- Opening Delimiter -

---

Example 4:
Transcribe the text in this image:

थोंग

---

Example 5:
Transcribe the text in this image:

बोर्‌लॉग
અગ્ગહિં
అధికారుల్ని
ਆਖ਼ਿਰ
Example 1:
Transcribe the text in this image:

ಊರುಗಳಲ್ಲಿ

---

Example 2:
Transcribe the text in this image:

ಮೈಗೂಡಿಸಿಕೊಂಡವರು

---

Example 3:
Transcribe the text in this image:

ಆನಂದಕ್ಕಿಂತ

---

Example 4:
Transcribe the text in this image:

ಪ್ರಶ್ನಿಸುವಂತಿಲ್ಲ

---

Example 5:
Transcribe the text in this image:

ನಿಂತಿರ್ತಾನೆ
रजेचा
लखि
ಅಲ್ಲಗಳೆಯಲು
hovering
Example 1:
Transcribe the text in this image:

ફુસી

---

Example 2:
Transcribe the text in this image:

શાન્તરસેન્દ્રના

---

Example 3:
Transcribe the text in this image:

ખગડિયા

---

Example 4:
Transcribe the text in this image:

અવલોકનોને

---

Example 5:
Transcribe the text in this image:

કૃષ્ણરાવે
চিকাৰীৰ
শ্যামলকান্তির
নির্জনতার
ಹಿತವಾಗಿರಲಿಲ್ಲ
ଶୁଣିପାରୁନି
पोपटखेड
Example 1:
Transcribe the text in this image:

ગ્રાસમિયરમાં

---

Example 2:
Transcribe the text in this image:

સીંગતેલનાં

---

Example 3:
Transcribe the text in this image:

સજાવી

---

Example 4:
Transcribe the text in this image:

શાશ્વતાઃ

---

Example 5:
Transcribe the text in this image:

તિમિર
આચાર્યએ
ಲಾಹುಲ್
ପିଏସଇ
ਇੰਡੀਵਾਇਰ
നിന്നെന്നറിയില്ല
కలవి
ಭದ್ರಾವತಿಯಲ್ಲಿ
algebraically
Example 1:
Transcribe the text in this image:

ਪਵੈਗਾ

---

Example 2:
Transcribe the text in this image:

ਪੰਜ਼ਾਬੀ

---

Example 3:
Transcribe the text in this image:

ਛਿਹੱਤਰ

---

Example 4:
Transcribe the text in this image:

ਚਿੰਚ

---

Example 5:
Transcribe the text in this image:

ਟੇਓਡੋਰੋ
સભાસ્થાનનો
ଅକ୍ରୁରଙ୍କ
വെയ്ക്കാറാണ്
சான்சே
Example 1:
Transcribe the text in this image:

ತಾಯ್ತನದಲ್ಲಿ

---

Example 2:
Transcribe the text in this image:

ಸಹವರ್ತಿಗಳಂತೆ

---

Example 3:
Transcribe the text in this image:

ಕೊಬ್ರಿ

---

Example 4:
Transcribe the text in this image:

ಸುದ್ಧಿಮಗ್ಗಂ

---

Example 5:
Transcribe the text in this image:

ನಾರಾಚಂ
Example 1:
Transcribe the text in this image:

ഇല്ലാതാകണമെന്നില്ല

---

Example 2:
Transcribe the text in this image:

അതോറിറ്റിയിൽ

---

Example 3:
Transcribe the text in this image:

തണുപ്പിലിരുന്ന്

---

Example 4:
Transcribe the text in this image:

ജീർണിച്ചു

- Closing Delimiter -

* Assigned task: Repeat every line of the records, exactly as given.

* Exercise output:
---

Example 4:
Transcribe the text in this image:

थोंग

---

Example 5:
Transcribe the text in this image:

बोर्‌लॉग
અગ્ગહિં
అధికారుల్ని
ਆਖ਼ਿਰ
Example 1:
Transcribe the text in this image:

ಊರುಗಳಲ್ಲಿ

---

Example 2:
Transcribe the text in this image:

ಮೈಗೂಡಿಸಿಕೊಂಡವರು

---

Example 3:
Transcribe the text in this image:

ಆನಂದಕ್ಕಿಂತ

---

Example 4:
Transcribe the text in this image:

ಪ್ರಶ್ನಿಸುವಂತಿಲ್ಲ

---

Example 5:
Transcribe the text in this image:

ನಿಂತಿರ್ತಾನೆ
रजेचा
लखि
ಅಲ್ಲಗಳೆಯಲು
hovering
Example 1:
Transcribe the text in this image:

ફુસી

---

Example 2:
Transcribe the text in this image:

શાન્તરસેન્દ્રના

---

Example 3:
Transcribe the text in this image:

ખગડિયા

---

Example 4:
Transcribe the text in this image:

અવલોકનોને

---

Example 5:
Transcribe the text in this image:

કૃષ્ણરાવે
চিকাৰীৰ
শ্যামলকান্তির
নির্জনতার
ಹಿತವಾಗಿರಲಿಲ್ಲ
ଶୁଣିପାରୁନି
पोपटखेड
Example 1:
Transcribe the text in this image:

ગ્રાસમિયરમાં

---

Example 2:
Transcribe the text in this image:

સીંગતેલનાં

---

Example 3:
Transcribe the text in this image:

સજાવી

---

Example 4:
Transcribe the text in this image:

શાશ્વતાઃ

---

Example 5:
Transcribe the text in this image:

તિમિર
આચાર્યએ
ಲಾಹುಲ್
ପିଏସଇ
ਇੰਡੀਵਾਇਰ
നിന്നെന്നറിയില്ല
కలవి
ಭದ್ರಾವತಿಯಲ್ಲಿ
algebraically
Example 1:
Transcribe the text in this image:

ਪਵੈਗਾ

---

Example 2:
Transcribe the text in this image:

ਪੰਜ਼ਾਬੀ

---

Example 3:
Transcribe the text in this image:

ਛਿਹੱਤਰ

---

Example 4:
Transcribe the text in this image:

ਚਿੰਚ

---

Example 5:
Transcribe the text in this image:

ਟੇਓਡੋਰੋ
સભાસ્થાનનો
ଅକ୍ରୁରଙ୍କ
വെയ്ക്കാറാണ്
சான்சே
Example 1:
Transcribe the text in this image:

ತಾಯ್ತನದಲ್ಲಿ

---

Example 2:
Transcribe the text in this image:

ಸಹವರ್ತಿಗಳಂತೆ

---

Example 3:
Transcribe the text in this image:

ಕೊಬ್ರಿ

---

Example 4:
Transcribe the text in this image:

ಸುದ್ಧಿಮಗ್ಗಂ

---

Example 5:
Transcribe the text in this image:

ನಾರಾಚಂ
Example 1:
Transcribe the text in this image:

ഇല്ലാതാകണമെന്നില്ല

---

Example 2:
Transcribe the text in this image:

അതോറിറ്റിയിൽ

---

Example 3:
Transcribe the text in this image:

തണുപ്പിലിരുന്ന്

---

Example 4:
Transcribe the text in this image:

ജീർണിച്ചു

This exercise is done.